## BEGIN DATASET EXTRACT

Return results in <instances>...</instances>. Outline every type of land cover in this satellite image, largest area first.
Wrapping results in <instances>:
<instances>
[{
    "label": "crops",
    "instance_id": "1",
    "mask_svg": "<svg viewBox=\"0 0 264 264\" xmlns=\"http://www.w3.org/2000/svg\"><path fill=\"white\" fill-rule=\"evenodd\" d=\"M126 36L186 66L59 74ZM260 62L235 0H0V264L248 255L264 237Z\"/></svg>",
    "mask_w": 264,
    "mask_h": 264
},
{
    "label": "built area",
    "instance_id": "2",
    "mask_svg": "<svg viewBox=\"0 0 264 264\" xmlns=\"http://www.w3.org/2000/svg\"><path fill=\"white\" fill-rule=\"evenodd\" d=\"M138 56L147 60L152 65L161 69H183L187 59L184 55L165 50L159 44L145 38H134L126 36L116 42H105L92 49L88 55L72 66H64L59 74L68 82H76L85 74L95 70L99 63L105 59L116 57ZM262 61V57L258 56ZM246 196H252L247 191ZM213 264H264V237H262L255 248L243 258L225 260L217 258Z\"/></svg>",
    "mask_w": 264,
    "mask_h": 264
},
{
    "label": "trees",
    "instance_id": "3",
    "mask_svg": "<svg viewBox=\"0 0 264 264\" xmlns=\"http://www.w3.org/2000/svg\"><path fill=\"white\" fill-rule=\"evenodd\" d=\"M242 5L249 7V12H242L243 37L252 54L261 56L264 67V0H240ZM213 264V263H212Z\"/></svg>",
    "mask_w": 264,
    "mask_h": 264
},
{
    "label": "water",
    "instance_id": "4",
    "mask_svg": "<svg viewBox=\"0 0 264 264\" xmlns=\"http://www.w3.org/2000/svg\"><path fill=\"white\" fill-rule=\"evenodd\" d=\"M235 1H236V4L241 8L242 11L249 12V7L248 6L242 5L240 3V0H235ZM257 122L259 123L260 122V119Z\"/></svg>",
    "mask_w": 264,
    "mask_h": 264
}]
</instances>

## END DATASET EXTRACT

— PROBLEM TO SOLVE —
Rewrite the listing above so that "land cover" becomes "ground cover", with every other character left as it is.

— RESPONSE —
Return results in <instances>...</instances>. Outline every type of ground cover in this satellite image, largest area first.
Wrapping results in <instances>:
<instances>
[{
    "label": "crops",
    "instance_id": "1",
    "mask_svg": "<svg viewBox=\"0 0 264 264\" xmlns=\"http://www.w3.org/2000/svg\"><path fill=\"white\" fill-rule=\"evenodd\" d=\"M126 36L186 66L59 74ZM260 62L235 0H0V264L248 255L264 237Z\"/></svg>",
    "mask_w": 264,
    "mask_h": 264
},
{
    "label": "built area",
    "instance_id": "2",
    "mask_svg": "<svg viewBox=\"0 0 264 264\" xmlns=\"http://www.w3.org/2000/svg\"><path fill=\"white\" fill-rule=\"evenodd\" d=\"M138 56L147 60L152 65L161 69H183L187 59L184 55L165 50L159 44L145 38H134L126 36L116 42H105L92 49L88 55L72 66H64L59 74L68 82H76L85 74L95 70L99 63L105 59L116 57ZM262 61V57L258 56ZM246 196H252L247 191ZM213 264H264V237H262L255 248L243 258L225 260L217 258Z\"/></svg>",
    "mask_w": 264,
    "mask_h": 264
},
{
    "label": "trees",
    "instance_id": "3",
    "mask_svg": "<svg viewBox=\"0 0 264 264\" xmlns=\"http://www.w3.org/2000/svg\"><path fill=\"white\" fill-rule=\"evenodd\" d=\"M242 5L249 7V12H242L243 37L252 54L261 56L264 67V0H240ZM213 264V263H212Z\"/></svg>",
    "mask_w": 264,
    "mask_h": 264
},
{
    "label": "water",
    "instance_id": "4",
    "mask_svg": "<svg viewBox=\"0 0 264 264\" xmlns=\"http://www.w3.org/2000/svg\"><path fill=\"white\" fill-rule=\"evenodd\" d=\"M235 1H236V4L241 8L242 11L249 12V7L248 6L242 5L240 3V0H235ZM257 122L259 123L260 122V119Z\"/></svg>",
    "mask_w": 264,
    "mask_h": 264
}]
</instances>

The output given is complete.